● The problem:
Reproduce a passage from the court opinion below word for word, beginning at "WILLIAM H. SEIPPEL" and stopping after "ALEX BROWN, Defendants.".

● Text section:
WILLIAM H. SEIPPEL and SHARON A. SEIPPEL, Plaintiffs,
v.
JENKENS & GILCHRIST, P.C.; PAUL M. DAUGERDAS; SIDLEY, AUSTIN, BROWN & WOOD, LLP; R.J. RUBLE; DEUTSCHE BANK, A.G.; and DEUTSCHE BANK SECURITIES, INC., d/b/a DEUTSCHE BANK ALEX BROWN, Defendants.



The opinion of the court was delivered by: SHIRA SCHEINDLIN, District Judge

OPINION AND ORDER

I. INTRODUCTION

This case arises out of tax and consulting services offered by several professional law, financial services and accounting firms. Plaintiffs, William and Sharon Seippel, filed this suit on September 10, 2003, alleging that defendants violated the Racketeer Influenced and Corrupt Organizations Act ("RICO"), 18 U.S.C. § 1962, and are liable for damages and other relief arising from breach of fiduciary duty, inducing breach of fiduciary duty, fraud, negligent misrepresentation, breach of contract, malpractice, "unethical, excessive, illegal and unreasonable fees," and unjust enrichment.*fn1 The Seippels allege both federal question jurisdiction pursuant to 28 U.S.C. § 1331 and diversity jurisdiction pursuant to 28 U.S.C. § 1332. The Sidley Defendants and Deutsche Bank Defendants now move to dismiss.*fn2 The Sidley Defendants move in the alternative to strike the Seippels' prayer for damages to the extent it seeks recovery for back taxes, interest, and certain professional fees.

  II. BACKGROUND

  A. Defendants' Alleged Conspiracy

  The following facts are drawn from the allegations in the Amended Complaint and the RICO Statement.*fn3 For the purpose of this motion, these allegations are assumed to be true.

● Supplied entries:
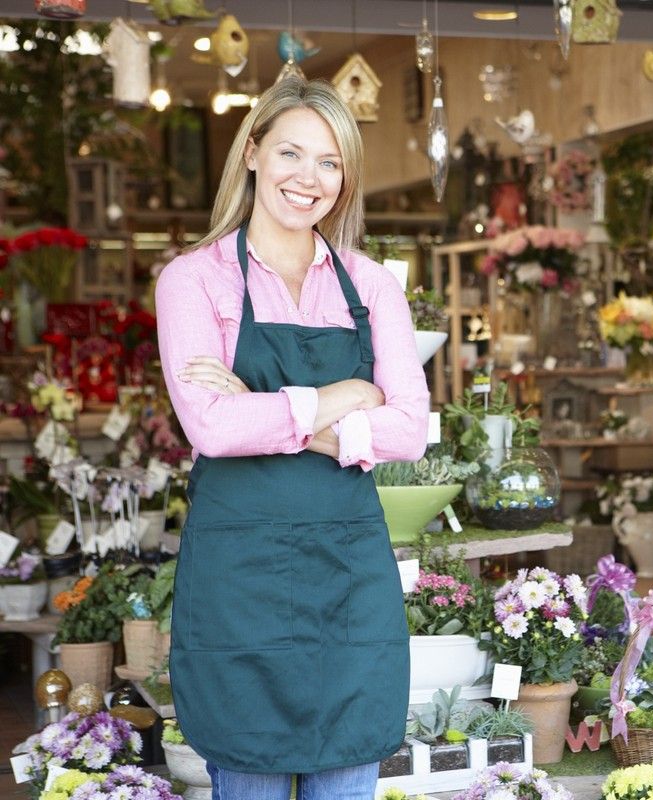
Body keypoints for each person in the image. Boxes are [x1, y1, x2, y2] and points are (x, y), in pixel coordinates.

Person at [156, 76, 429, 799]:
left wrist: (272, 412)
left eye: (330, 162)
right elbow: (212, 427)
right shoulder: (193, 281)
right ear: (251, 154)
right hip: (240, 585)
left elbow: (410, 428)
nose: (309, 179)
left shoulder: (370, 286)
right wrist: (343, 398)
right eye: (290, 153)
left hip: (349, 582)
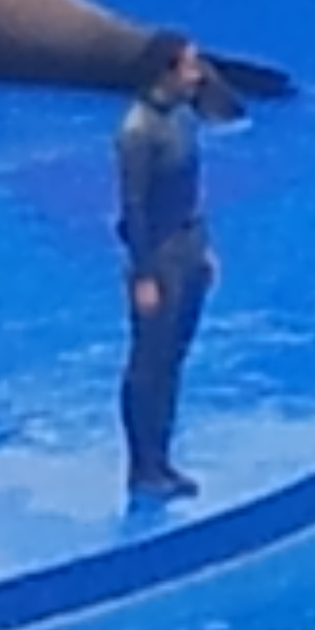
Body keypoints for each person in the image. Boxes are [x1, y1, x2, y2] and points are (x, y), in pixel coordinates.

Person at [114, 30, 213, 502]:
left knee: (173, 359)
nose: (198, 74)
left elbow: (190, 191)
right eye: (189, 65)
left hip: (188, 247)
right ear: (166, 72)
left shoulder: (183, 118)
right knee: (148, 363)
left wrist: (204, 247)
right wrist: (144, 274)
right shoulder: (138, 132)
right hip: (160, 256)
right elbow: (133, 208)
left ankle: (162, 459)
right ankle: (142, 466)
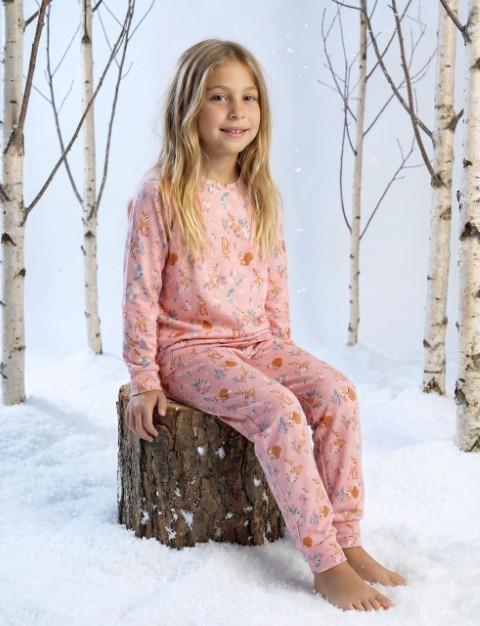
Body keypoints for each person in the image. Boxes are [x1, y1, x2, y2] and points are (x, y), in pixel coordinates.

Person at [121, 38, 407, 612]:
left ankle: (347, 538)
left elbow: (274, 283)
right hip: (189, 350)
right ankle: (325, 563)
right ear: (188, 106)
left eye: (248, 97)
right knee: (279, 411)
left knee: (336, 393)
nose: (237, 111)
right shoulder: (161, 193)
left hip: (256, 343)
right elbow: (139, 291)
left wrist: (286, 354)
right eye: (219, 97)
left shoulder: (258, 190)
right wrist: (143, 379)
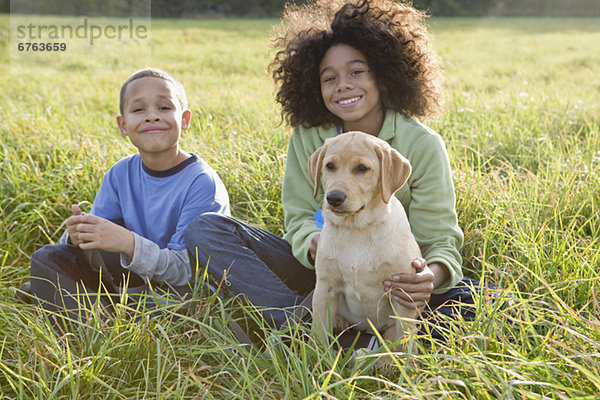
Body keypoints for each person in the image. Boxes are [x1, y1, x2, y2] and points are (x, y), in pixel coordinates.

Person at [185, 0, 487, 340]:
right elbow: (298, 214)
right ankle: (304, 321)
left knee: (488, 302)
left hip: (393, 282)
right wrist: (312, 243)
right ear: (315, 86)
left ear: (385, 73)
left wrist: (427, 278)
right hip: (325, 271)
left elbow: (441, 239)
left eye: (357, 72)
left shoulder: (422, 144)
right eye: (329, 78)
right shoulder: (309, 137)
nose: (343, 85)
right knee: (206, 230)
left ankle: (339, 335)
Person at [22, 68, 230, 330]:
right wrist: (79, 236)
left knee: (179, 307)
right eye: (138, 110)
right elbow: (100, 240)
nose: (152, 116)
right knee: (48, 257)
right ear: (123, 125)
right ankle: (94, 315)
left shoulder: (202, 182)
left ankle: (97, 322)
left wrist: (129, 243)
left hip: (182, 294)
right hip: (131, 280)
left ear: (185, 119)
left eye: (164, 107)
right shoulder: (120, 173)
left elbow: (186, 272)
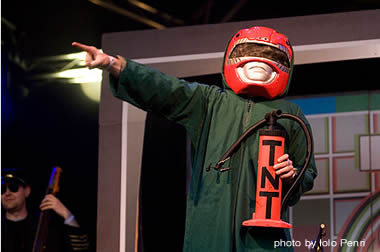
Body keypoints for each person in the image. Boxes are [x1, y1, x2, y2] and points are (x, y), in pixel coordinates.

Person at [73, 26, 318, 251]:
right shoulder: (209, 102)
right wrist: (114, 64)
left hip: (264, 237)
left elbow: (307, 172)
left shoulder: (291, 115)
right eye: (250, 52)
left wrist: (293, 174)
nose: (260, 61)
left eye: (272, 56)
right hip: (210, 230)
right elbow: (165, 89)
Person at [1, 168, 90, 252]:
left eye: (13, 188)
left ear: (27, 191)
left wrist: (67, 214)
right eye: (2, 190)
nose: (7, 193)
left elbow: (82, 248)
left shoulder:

● Answer for the task:
WILLIAM H. SEIPPEL and SHARON A. SEIPPEL, Plaintiffs,
v.
JENKENS & GILCHRIST, P.C.; PAUL M. DAUGERDAS; SIDLEY, AUSTIN, BROWN & WOOD, LLP; R.J. RUBLE; DEUTSCHE BANK, A.G.; and DEUTSCHE BANK SECURITIES, INC., d/b/a DEUTSCHE BANK ALEX BROWN, Defendants.